Колосков, подняв тяжелую бровь, спросил:
– Вы умеете играть? Расставляйте шары!
Денисову эта игра показалась длиною в целую жизнь. Казалось, что время специально издевается над несчастным курсантом и остановилось, продлевая психологические мучения. Ему хотелось втереться в штукатурку, рассыпаться на атомы, но только бы не быть здесь и сейчас. Денисов, конечно же, проиграл, и не столько из-за ситуации, а потому что просто и банально не умел играть на бильярде. После разгрома Колосков так буднично, без металла в голосе сказал:
– Доложите своему руководству, что начальник училища объявил вам 5 нарядов вне очереди и объясните причину наложения взыскания.

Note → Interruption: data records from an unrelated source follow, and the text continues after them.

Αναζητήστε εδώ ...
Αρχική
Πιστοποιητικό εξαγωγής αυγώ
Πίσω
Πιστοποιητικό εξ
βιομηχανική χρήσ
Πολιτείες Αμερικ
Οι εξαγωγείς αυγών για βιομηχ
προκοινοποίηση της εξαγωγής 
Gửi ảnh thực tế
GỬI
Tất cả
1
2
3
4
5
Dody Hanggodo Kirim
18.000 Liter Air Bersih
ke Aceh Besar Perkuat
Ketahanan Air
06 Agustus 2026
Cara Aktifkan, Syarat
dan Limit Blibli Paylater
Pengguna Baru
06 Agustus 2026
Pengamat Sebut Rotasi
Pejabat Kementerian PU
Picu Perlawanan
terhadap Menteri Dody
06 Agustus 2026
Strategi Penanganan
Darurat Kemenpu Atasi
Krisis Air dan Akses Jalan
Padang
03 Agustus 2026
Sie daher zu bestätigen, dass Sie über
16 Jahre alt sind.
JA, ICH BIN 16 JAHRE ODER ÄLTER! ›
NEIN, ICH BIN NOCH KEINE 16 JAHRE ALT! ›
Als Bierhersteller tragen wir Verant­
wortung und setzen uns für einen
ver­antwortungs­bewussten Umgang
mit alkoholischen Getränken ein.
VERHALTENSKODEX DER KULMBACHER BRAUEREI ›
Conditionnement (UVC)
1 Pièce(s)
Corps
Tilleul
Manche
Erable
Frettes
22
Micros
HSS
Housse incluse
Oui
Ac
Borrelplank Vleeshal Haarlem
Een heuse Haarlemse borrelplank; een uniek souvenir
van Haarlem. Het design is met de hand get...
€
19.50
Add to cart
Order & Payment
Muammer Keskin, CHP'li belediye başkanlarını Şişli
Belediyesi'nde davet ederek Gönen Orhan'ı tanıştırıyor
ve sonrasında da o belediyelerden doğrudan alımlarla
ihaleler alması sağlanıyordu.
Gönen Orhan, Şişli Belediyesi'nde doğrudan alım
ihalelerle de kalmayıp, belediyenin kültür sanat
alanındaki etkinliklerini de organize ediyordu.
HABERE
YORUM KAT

У ротного Чайкина фуражка съехала набок после доклада Денисова, он лишь процедил:
– Ты бы ему еще в преферанс предложил перекинуться.

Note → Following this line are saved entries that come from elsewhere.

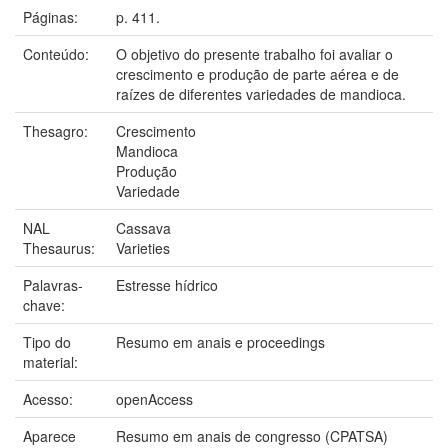
Páginas:
p. 411.
Conteúdo:
O objetivo do presente trabalho foi avaliar o
crescimento e produção de parte aérea e de
raízes de diferentes variedades de mandioca.
Thesagro:
Crescimento
Mandioca
Produção
Variedade
NAL
Cassava
Thesaurus:
Varieties
Palavras-
Estresse hídrico
chave:
Tipo do
Resumo em anais e proceedings
material:
Acesso:
openAccess
Aparece
Resumo em anais de congresso (CPATSA)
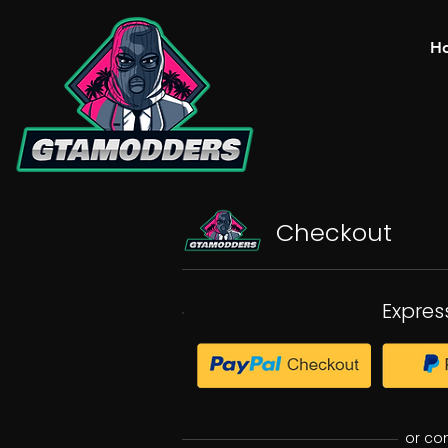
H
Checkout
Expres
or co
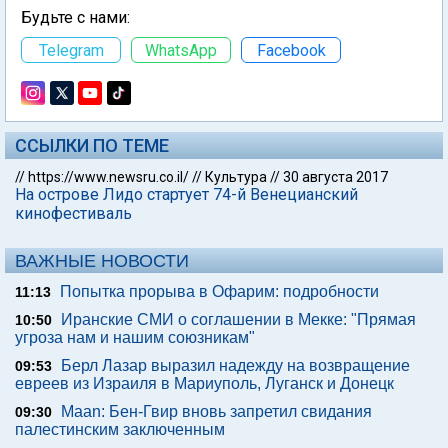
Будьте с нами:
Telegram
WhatsApp
Facebook
ССЫЛКИ ПО ТЕМЕ
//
https://www.newsru.co.il/
//
Культура
//
30 августа 2017
На острове Лидо стартует 74-й Венецианский
кинофестиваль
ВАЖНЫЕ НОВОСТИ
Попытка прорыва в Офарим: подробности
11:13
Иранские СМИ о соглашении в Мекке: "Прямая
10:50
угроза нам и нашим союзникам"
Берл Лазар выразил надежду на возвращение
09:53
евреев из Израиля в Мариуполь, Луганск и Донецк
Maan: Бен-Гвир вновь запретил свидания
09:30
палестинским заключенным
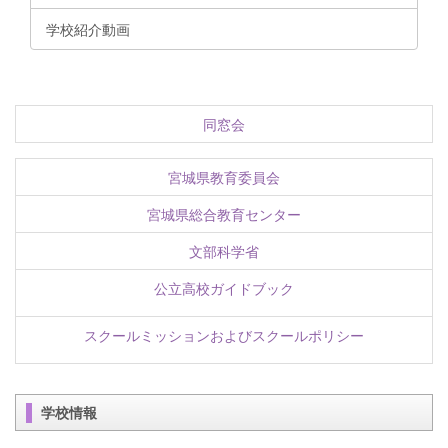
学校紹介動画
同窓会
宮城県教育委員会
宮城県総合教育センター
文部科学省
公立高校ガイドブック
スクールミッションおよびスクールポリシー
学校情報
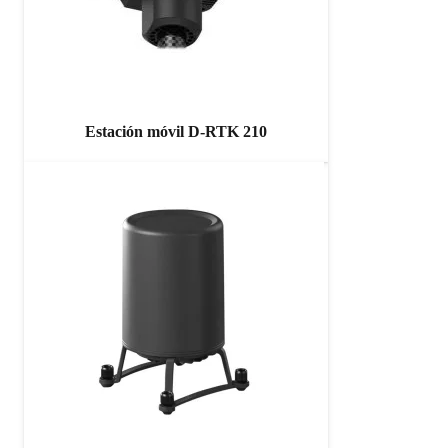
Estación móvil D-RTK 210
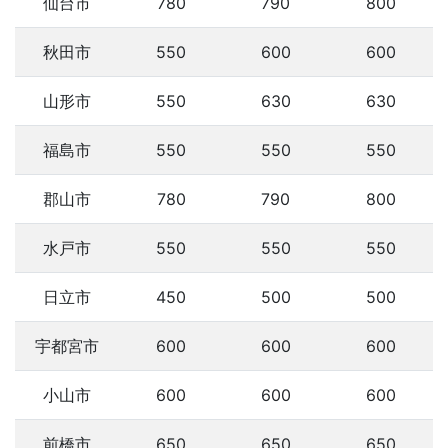
仙台市
780
790
800
秋田市
550
600
600
山形市
550
630
630
福島市
550
550
550
郡山市
780
790
800
水戸市
550
550
550
日立市
450
500
500
宇都宮市
600
600
600
小山市
600
600
600
前橋市
650
650
650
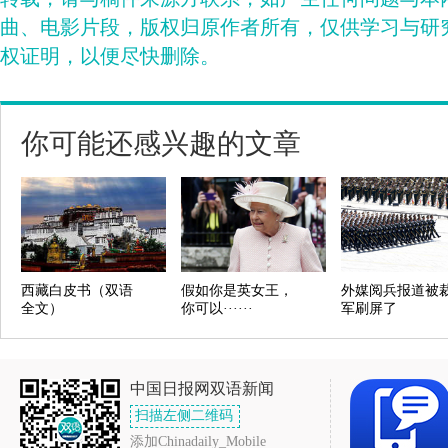
曲、电影片段，版权归原作者所有，仅供学习与研
权证明，以便尽快删除。
你可能还感兴趣的文章
西藏白皮书（双语
假如你是英女王，
外媒阅兵报道被
全文）
你可以······
军刷屏了
中国日报网双语新闻
扫描左侧二维码
添加Chinadaily_Mobile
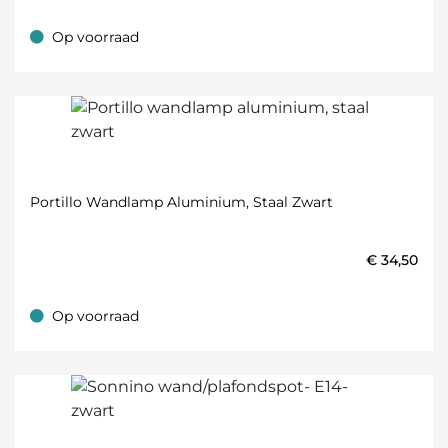
Op voorraad
Op voorraad
Portillo Wandlamp Aluminium, Staal Zwart
€
34,50
Op voorraad
Op voorraad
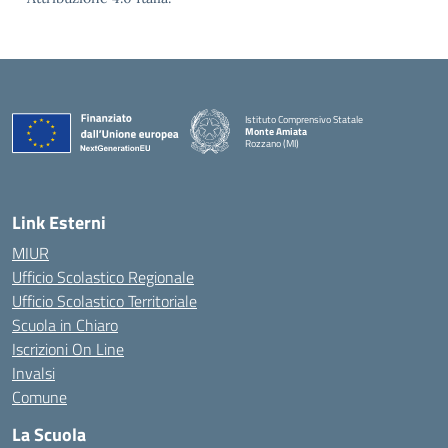
Istituto Comprensivo Statale
Monte Amiata
Rozzano (MI)
Link Esterni
MIUR
Ufficio Scolastico Regionale
Ufficio Scolastico Territoriale
Scuola in Chiaro
Iscrizioni On Line
Invalsi
Comune
La Scuola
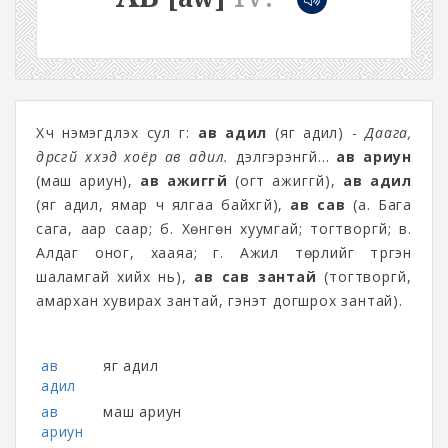
Хүч нэмэгдүүлэх сул үг:
ав адил
(яг адил) -
Даага,
дүрсгүй хүүхэд хоёр ав адил.
дэлгэрэнгүй...
ав ариун
(маш ариун),
ав ажиггүй
(огт ажиггүй),
ав адил
(яг адил, ямар ч ялгаа байхгүй),
ав сав
(а. Бага
сага, аар саар; б. Хөнгөн хуумгай; тогтворгүй; в.
Алдаг оног, хааяа; г. Ажил төрлийг
түргэн
шаламгай хийх нь),
ав сав зантай
(тогтворгүй,
амархан хувирах зантай, гэнэт догшрох зантай).
ав
яг адил
адил
ав
маш ариун
ариун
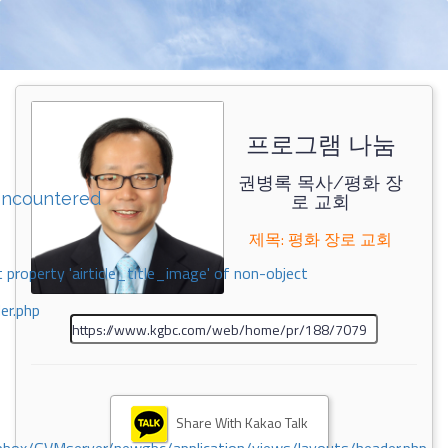
프로그램 나눔
권병록 목사/평화 장
encountered
로 교회
제목: 평화 장로 교회
 property 'airticle_title_image' of non-object
er.php
Share With Kakao Talk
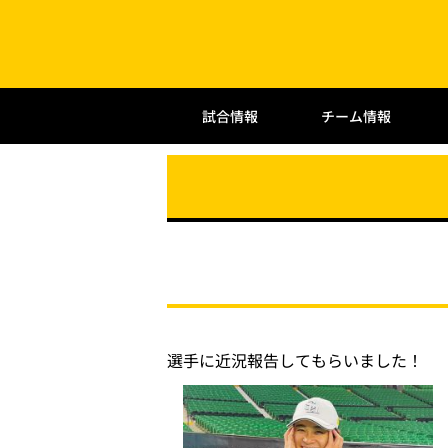
試合情報
チーム情報
選手に近況報告してもらいました！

Спустя несколько лет Денисов, готовя материалы к диссертации, случайно встретился с Колосковым в Ленинской библиотеке. Подошёл к нему, поздоровался. Генерал поднял на него взгляд и попросил представиться. Однако секунду помолчал и добавил: «Впрочем, не надо, я Вас помню». Ну вот когда бы генерал узнал Денисова, если бы тот не прогуливал занятий…
Летний ПУЦ, почти две недели. На занятиях подставляем лица еще не злому утреннему солнцу. К обеду небо пустеет, целый день жара, на редком асфальте побелевшие островки выступившей соли, пыльные деревья застыли и не колышутся листвой. От них не было тени, словно деревья не желали делиться накопленной за ночь прохладой.
Идем по пыльной извилистой дороге. Воздух дрожит над раскаленной колеей, горячая земля жжет ноги сквозь подошвы сапог. Через некоторое время «потеряли ногу» и плетёмся в вразброд, нестройно втаптывая сапоги в серую пыль.
– На месте… – скомандовал взводный. И, оглядев нас, продолжил: – Бегом марш!
– С бодуна, наверное, – тихо говорит курсант Новиков. Взводные на ПУЦе, вдали от жен, попивали иногда и сильно.
Еда, отвратительная каша, прилипает к тарелке, вместо пюре темная жижа, на первое – жидкость с ошметками жил и костей. Каждый вечер берем банку тушенки и вываливаем в общую кастрюлю, появляется хоть какой-то вкус. Образовываются определенные законы, касающиеся приема пищи и ее хранения. Не принято есть в одиночку, спрятавшись, или, например, на выходе из столовой. Неприлично выказывать голод и жадность. Хотя есть охота постоянно, свое и чужое, ночью и днем.
Умывальники на ПУЦе – плохо покрашенные синей краской трубы, в которые ввернуты краны, т.н. «соски́». Вместо раковины длинное жестяное корыто, как у лошадей, по дну которого плывут отходы утреннего моциона: слюни, сопли, вперемешку с зубной пастой. Заткнув полотенце за пояс, чищу зубы и поласкаю под мышками. Фыркаю, как выдра, и вздрагиваю от холодной воды.